■ **Your instructions**: Return all of the data that follows precisely, leaving every image out.

[Joint position lists]
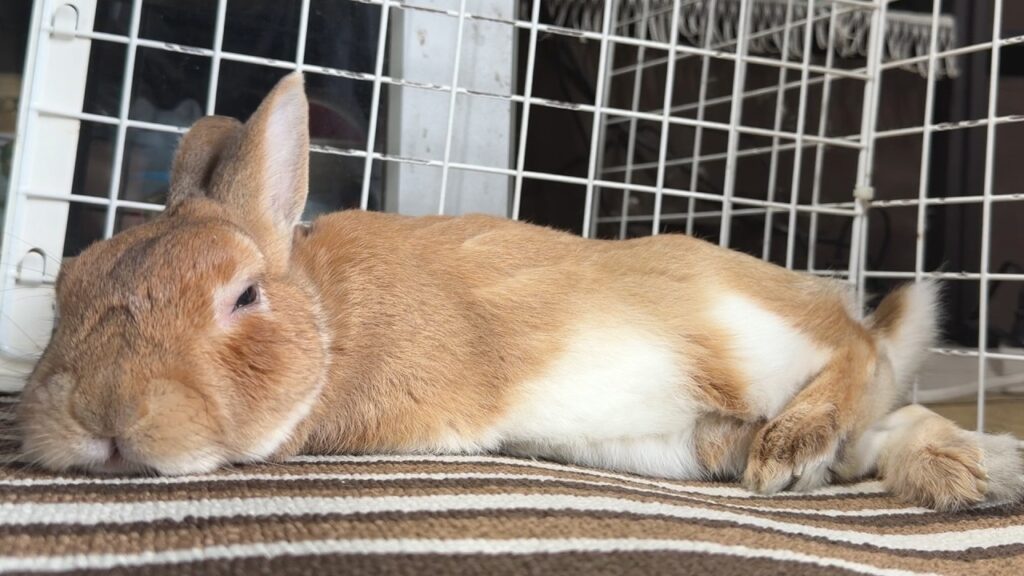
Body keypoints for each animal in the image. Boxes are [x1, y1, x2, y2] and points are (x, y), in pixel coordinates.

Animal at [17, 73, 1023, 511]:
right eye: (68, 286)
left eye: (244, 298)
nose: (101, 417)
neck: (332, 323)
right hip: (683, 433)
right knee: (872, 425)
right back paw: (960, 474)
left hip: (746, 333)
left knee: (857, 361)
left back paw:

■ **Output of the exercise**:
Body keypoints for each animal in the image. Boxes are [x1, y1, x2, y2] and points are (x, y), in pixel coordinates.

Animal at [17, 73, 1023, 511]:
right eye: (68, 286)
left eye: (244, 298)
nose: (101, 417)
neck: (332, 323)
right hip: (683, 433)
right knee: (872, 425)
right back paw: (960, 474)
left hip: (746, 333)
left knee: (857, 361)
left back paw:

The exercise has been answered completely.